Welsh teenagers exercise less and use screens more, survey finds
Teenagers in Wales are exercising less and spending more time in front of screens, according to the results of a national survey.
It revealed that only 16% of young people met the recommended exercise guidelines of 60 minutes a day.
More than 123,000 high school students took part in the School Health Research Network survey in 2021, when Covid restrictions were in place.
Public Health Wales said the increase in screen use was “really significant”.

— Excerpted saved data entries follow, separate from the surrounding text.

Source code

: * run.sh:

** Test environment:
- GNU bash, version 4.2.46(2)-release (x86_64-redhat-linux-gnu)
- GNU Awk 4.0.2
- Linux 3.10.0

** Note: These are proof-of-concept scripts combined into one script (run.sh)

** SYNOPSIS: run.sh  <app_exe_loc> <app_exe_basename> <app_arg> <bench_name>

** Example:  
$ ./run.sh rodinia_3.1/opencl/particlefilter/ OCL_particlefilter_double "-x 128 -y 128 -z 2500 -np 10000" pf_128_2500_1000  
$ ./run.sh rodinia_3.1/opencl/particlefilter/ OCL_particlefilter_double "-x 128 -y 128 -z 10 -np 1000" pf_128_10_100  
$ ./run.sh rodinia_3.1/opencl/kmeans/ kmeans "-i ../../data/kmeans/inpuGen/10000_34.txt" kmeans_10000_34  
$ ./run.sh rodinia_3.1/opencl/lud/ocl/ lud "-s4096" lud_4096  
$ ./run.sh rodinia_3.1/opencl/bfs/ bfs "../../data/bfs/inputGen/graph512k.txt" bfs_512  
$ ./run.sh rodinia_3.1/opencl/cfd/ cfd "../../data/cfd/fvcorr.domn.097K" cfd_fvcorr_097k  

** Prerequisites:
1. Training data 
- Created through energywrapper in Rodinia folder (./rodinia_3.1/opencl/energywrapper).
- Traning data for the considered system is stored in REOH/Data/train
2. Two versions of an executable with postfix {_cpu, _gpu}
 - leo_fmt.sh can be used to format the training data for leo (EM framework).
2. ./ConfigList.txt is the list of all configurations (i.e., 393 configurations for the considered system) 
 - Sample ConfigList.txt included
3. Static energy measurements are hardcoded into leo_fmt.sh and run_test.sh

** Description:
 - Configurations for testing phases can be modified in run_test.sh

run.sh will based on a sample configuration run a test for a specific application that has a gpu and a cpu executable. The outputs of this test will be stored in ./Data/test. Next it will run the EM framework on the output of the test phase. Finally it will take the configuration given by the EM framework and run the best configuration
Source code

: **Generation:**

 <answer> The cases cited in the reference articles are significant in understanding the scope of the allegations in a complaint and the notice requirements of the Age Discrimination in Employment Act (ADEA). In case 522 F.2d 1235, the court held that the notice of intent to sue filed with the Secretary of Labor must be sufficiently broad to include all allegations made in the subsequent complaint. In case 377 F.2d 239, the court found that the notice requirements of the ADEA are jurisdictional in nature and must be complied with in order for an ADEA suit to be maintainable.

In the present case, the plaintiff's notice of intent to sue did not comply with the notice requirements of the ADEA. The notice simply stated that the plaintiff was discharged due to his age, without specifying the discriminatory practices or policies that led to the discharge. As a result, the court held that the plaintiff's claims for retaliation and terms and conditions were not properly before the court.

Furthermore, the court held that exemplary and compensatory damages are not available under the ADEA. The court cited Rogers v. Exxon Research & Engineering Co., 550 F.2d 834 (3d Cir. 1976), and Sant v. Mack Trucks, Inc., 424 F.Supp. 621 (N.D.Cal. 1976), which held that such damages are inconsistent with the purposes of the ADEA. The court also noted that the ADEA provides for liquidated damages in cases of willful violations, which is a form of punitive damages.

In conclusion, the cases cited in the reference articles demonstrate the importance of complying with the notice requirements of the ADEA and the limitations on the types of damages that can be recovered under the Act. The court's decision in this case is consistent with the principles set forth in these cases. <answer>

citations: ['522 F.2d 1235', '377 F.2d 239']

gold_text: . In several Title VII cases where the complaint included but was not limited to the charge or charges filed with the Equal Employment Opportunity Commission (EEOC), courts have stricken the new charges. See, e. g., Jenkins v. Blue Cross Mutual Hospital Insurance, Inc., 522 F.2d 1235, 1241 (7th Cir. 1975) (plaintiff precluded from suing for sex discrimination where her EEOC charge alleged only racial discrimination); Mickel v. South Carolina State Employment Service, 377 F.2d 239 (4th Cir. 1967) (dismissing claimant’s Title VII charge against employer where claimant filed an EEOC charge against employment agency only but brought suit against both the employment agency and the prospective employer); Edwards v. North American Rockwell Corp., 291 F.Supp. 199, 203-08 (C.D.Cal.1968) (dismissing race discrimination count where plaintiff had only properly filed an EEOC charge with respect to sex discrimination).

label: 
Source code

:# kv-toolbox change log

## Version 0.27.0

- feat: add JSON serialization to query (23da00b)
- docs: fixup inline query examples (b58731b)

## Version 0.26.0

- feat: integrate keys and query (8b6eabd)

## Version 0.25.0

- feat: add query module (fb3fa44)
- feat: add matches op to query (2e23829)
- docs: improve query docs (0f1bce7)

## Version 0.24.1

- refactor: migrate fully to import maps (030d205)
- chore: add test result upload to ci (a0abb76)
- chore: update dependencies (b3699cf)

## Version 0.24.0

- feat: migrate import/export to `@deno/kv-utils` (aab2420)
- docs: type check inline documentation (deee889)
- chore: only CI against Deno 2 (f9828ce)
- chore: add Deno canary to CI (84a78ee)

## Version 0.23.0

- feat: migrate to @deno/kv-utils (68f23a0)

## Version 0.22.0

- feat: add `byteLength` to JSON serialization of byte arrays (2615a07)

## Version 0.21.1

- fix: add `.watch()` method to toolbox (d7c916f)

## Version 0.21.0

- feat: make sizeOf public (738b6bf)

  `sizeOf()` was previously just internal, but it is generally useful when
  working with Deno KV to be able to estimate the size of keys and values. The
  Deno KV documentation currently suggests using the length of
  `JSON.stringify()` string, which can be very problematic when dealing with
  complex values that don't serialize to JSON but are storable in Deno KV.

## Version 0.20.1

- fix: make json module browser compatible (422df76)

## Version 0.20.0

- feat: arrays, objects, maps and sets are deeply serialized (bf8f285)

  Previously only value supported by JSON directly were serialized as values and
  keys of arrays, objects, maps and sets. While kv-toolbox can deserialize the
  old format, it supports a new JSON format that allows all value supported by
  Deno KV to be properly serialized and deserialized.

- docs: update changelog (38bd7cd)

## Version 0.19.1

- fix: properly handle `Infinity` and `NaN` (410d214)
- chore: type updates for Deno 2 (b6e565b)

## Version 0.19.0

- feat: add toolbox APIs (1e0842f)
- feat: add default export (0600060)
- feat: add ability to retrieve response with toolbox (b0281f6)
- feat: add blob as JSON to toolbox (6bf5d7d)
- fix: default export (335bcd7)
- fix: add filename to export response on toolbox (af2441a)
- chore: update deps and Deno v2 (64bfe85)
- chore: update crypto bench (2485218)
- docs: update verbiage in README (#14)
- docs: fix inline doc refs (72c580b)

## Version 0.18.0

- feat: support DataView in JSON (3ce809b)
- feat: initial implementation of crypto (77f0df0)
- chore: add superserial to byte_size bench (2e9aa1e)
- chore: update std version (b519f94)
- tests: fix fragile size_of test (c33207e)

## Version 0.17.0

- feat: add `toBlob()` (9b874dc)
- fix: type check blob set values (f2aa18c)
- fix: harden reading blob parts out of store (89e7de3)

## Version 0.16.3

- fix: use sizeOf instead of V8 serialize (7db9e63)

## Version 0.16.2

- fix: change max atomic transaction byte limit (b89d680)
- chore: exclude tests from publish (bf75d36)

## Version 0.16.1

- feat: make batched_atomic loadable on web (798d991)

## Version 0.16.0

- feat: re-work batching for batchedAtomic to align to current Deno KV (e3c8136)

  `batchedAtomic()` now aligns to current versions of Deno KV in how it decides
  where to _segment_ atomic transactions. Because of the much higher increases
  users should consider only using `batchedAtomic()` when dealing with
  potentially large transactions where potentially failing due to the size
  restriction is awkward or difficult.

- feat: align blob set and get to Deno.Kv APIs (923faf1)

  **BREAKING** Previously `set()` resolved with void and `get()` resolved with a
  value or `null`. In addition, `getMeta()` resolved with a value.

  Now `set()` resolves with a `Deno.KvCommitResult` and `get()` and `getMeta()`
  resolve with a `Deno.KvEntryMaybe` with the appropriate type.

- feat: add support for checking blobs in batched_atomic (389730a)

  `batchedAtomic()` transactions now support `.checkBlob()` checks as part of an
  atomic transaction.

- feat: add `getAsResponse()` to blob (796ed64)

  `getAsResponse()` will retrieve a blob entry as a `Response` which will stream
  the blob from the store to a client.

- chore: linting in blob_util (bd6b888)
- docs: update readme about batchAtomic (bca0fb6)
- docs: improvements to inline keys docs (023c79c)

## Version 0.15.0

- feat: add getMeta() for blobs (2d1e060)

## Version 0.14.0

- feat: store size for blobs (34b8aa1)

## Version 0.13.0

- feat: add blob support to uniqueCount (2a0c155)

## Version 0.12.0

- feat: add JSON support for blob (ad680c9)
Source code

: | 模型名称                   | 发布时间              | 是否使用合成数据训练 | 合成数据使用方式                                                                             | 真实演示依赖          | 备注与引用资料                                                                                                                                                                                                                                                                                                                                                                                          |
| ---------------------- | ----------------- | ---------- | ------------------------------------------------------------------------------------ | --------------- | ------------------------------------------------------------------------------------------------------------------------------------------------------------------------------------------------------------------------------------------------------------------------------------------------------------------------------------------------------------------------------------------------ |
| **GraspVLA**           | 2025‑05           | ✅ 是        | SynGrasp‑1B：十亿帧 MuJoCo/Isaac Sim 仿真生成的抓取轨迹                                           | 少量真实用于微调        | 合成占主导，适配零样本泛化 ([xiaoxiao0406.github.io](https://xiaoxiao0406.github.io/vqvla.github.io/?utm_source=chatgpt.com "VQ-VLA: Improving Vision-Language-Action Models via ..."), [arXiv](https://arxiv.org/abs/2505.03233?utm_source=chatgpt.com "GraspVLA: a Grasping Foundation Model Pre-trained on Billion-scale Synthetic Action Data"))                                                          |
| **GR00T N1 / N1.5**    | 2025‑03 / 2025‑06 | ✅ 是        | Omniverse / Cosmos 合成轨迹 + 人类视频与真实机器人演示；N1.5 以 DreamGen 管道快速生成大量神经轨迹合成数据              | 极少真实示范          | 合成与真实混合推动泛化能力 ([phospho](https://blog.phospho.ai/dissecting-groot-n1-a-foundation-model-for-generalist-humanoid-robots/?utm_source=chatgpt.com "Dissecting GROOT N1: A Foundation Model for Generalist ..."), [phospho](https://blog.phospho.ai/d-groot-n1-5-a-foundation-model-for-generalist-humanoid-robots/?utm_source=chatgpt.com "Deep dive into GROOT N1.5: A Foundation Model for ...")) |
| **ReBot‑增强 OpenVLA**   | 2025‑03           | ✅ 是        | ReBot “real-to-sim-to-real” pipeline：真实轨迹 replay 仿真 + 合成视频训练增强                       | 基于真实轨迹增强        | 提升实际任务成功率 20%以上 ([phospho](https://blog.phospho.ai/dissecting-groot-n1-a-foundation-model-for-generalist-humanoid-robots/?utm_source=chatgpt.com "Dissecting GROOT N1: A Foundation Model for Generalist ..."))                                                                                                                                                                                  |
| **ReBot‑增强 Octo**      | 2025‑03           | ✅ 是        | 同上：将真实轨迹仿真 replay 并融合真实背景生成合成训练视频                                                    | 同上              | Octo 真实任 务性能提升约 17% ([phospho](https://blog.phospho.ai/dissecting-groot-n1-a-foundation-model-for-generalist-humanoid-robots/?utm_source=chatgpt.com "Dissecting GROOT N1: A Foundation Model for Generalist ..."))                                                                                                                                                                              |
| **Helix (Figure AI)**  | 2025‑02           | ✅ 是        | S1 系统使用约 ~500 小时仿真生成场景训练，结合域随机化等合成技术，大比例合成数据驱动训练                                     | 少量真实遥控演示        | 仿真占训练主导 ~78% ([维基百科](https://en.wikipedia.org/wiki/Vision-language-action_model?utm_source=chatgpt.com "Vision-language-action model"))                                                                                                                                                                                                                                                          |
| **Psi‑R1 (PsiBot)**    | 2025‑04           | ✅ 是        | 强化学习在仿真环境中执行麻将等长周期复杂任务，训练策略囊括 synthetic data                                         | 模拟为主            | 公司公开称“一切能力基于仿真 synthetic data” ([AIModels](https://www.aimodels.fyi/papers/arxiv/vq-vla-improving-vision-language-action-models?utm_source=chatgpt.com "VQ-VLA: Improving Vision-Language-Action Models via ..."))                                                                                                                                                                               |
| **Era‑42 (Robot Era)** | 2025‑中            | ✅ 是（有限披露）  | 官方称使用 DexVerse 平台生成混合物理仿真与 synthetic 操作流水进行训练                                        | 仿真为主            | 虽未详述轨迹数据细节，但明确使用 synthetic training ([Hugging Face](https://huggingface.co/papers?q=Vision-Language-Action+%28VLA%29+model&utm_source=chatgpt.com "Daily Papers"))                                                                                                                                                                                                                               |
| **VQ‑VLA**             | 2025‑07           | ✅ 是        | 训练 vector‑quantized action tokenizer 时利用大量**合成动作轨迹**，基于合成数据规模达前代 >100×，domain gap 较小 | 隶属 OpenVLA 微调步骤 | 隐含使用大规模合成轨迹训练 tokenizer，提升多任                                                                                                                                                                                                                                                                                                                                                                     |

The survey asked students aged 11 to 16 about aspects of their physical and mental health and social relationships, and found that nearly a quarter of children said they had experienced high levels of health symptoms mental.
Young people’s life satisfaction also declined gradually between 2017 and 2021.
Teenagers living in Monmouthshire reported the highest levels of life satisfaction, while those living in Merthyr Tydfil reported the lowest.
The Welsh Government has launched a pilot program focused on improving students’ mental health and wellbeing post-pandemic.
King Henry VIII Secondary School in Abergavenny, Monmouthshire, which is part of the scheme, has selected pupils to become Mental Health Ambassadors to encourage better well-being among their peers.
One of the ambassadors, Lucy, 15, said: “I try to take time to read before I go to sleep instead of being on the phone late at night. I also try to eat healthy because I see myself happier when I feel better.”
Another, Spike, 14, said: “Spending too much time on my phone affects me, but I also find that it doesn’t need to be on the screens. I feel impacted even though I don’t do nothing, even if it’s just sitting around not having a job to do.”
And Seren, 16, said: “I like to go to bed early and I like to walk the dogs just to get some fresh air if I’ve had a stressful day, especially in year 11 with exams coming up. .”
Deputy Chief Jake Parkinson said education and pastoral care were “inextricably linked”.
“You need to make sure that students can feel safe and belong in school and feel happy that they can be successful academically,” Parkinson said.
Other survey findings included fewer young people aged 11 to 16 doing rigorous exercise outside of school on a regular basis, compared to those who responded in 2017 and 2019.
There was an average increase of almost 10% in the number of young people who said they went to bed after 11:30 p.m. on a school night, while 7% more said they looked at screens after 11:30 p.m.
But there has been a drop in the number of teenagers who reported drinking alcohol. Fewer also reported smoking or vaping.
The survey is carried out every two years by Cardiff University and Public Health Wales.
Dr Nick Page, from Cardiff University, said schools that took part in the survey could assess how the actions they put in place may have led to changes in student wellbeing.
“For example, we know of schools that have used their data to make changes in terms of vending machines at school and what types of food and drink are available,” he said.
Emily van der Venter from Public Health Wales said: “We’ve seen a very significant increase in the proportion of young people reporting using screens before bed. We know sleep is really important for our mental health and well-being. -be .”
She added: “Again, we know that physical health and mental health are very closely linked, so we definitely need to do things to improve the physical activity levels of young people and that will also improve health and well-being. -to be people.”